*TASK ITEM*: Quote exactly and only this range of lines in the data below: the line that holds "is a histopathology" to the line that holds "photomicrograph displays skin", both included.

*** Opening EXERCISE INPUTS ***

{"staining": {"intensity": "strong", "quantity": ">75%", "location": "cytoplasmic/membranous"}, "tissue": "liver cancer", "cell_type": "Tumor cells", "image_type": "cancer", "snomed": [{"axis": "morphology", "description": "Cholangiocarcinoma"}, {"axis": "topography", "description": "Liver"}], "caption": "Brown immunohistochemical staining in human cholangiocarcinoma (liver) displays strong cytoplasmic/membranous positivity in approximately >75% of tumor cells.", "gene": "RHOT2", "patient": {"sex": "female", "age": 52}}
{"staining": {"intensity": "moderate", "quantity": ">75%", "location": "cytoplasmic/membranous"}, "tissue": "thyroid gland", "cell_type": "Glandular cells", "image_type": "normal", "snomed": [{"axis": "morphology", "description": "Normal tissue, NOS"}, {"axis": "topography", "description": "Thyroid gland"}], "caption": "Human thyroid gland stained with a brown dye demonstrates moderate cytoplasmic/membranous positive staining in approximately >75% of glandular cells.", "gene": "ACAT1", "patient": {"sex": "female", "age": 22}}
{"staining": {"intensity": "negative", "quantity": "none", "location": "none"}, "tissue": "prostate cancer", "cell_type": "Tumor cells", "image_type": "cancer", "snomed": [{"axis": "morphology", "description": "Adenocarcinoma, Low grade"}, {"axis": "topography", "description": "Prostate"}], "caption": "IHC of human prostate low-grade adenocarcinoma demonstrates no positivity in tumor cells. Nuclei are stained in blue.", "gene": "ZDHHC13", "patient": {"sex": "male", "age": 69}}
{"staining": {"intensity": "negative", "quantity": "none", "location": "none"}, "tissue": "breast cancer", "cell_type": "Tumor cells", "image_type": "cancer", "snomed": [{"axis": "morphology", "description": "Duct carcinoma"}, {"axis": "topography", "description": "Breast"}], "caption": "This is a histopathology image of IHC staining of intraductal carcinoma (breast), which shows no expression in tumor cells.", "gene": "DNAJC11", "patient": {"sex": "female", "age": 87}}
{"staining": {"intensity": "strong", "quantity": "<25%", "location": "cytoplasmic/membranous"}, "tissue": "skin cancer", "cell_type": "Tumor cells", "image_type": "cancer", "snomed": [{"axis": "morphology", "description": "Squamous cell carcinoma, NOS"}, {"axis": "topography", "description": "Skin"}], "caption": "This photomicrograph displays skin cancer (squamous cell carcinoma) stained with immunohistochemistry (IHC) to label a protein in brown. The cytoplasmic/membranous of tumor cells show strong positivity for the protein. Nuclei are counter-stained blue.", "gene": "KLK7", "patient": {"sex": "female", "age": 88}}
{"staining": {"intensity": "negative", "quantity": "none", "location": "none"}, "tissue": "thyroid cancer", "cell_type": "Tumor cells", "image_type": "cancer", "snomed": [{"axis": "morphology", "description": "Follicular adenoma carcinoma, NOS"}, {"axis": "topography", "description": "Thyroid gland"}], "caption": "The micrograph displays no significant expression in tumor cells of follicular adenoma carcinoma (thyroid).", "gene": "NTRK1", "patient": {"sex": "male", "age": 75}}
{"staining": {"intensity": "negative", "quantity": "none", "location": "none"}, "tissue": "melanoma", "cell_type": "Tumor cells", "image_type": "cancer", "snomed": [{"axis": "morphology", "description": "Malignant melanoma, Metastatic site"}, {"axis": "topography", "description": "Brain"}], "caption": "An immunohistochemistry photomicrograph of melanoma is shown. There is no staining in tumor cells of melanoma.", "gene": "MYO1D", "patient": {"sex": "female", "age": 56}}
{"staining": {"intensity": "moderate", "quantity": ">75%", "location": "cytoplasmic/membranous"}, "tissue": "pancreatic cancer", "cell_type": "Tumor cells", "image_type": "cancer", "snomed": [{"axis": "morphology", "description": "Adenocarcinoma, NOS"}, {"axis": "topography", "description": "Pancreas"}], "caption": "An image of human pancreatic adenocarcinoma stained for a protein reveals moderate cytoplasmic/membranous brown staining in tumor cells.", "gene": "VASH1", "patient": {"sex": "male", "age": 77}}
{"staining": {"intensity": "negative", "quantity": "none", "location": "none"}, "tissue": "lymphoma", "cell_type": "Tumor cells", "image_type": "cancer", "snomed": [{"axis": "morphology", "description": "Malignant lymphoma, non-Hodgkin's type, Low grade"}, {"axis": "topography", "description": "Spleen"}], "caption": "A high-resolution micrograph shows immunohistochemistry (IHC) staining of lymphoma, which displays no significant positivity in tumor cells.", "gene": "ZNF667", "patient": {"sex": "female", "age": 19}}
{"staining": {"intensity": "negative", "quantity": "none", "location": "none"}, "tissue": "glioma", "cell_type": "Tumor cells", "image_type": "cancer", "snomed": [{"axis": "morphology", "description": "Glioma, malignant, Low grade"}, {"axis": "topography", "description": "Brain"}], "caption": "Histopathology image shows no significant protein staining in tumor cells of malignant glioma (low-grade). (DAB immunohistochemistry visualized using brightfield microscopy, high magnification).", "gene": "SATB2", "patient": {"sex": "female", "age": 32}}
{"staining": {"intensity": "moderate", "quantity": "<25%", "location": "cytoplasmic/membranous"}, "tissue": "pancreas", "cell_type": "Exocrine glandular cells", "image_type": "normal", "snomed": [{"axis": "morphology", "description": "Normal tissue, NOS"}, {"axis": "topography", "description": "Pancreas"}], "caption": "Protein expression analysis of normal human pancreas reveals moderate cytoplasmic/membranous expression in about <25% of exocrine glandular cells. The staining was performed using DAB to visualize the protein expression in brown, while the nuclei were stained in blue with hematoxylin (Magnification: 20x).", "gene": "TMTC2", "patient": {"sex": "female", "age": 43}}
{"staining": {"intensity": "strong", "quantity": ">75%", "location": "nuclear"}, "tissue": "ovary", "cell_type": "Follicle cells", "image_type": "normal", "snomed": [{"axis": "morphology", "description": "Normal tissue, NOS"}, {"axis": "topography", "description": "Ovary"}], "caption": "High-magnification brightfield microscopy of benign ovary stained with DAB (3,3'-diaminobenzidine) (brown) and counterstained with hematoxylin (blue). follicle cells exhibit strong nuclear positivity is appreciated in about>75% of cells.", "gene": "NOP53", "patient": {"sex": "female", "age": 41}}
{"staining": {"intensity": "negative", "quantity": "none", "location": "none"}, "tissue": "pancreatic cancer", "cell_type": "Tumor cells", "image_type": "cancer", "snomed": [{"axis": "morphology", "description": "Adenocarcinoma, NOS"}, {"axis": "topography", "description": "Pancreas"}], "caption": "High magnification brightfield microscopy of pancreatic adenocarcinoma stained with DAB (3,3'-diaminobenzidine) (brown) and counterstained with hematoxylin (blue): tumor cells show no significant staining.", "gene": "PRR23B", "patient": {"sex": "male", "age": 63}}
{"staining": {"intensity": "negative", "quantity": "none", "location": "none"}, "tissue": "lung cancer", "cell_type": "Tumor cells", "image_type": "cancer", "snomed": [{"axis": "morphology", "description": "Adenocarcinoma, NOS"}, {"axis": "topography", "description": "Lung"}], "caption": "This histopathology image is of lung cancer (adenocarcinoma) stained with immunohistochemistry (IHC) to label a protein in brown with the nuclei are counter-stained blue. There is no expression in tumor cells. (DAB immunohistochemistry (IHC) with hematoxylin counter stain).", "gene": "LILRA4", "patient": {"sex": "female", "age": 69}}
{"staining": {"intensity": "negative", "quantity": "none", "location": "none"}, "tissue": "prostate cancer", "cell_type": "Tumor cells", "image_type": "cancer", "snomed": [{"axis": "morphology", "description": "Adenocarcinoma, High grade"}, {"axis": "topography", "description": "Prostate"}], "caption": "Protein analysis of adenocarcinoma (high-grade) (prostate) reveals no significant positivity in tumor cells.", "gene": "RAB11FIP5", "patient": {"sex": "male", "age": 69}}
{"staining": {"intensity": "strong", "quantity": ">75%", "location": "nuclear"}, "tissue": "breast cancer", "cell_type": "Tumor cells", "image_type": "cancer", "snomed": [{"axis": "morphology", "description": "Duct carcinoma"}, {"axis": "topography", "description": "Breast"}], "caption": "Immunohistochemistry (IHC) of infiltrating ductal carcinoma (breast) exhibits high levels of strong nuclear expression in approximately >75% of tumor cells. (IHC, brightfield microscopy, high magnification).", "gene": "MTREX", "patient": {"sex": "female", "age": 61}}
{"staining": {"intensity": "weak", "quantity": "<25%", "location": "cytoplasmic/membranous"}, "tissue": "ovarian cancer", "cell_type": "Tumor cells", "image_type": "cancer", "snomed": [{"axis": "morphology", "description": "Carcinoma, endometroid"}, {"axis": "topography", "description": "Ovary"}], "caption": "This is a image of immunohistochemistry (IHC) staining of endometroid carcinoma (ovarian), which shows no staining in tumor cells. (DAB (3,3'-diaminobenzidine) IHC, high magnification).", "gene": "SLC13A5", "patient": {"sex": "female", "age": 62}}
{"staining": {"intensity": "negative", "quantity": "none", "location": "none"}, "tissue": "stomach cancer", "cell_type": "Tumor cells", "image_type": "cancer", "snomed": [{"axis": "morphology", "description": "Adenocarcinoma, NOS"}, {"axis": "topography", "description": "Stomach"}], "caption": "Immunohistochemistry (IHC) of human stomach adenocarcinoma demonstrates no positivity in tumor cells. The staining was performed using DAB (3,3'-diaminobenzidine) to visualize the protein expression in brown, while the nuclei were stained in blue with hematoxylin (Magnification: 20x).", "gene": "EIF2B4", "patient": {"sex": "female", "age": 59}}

*** Closing EXERCISE INPUTS ***

*REPLY TO THE EXERCISE*:
{"staining": {"intensity": "negative", "quantity": "none", "location": "none"}, "tissue": "breast cancer", "cell_type": "Tumor cells", "image_type": "cancer", "snomed": [{"axis": "morphology", "description": "Duct carcinoma"}, {"axis": "topography", "description": "Breast"}], "caption": "This is a histopathology image of IHC staining of intraductal carcinoma (breast), which shows no expression in tumor cells.", "gene": "DNAJC11", "patient": {"sex": "female", "age": 87}}
{"staining": {"intensity": "strong", "quantity": "<25%", "location": "cytoplasmic/membranous"}, "tissue": "skin cancer", "cell_type": "Tumor cells", "image_type": "cancer", "snomed": [{"axis": "morphology", "description": "Squamous cell carcinoma, NOS"}, {"axis": "topography", "description": "Skin"}], "caption": "This photomicrograph displays skin cancer (squamous cell carcinoma) stained with immunohistochemistry (IHC) to label a protein in brown. The cytoplasmic/membranous of tumor cells show strong positivity for the protein. Nuclei are counter-stained blue.", "gene": "KLK7", "patient": {"sex": "female", "age": 88}}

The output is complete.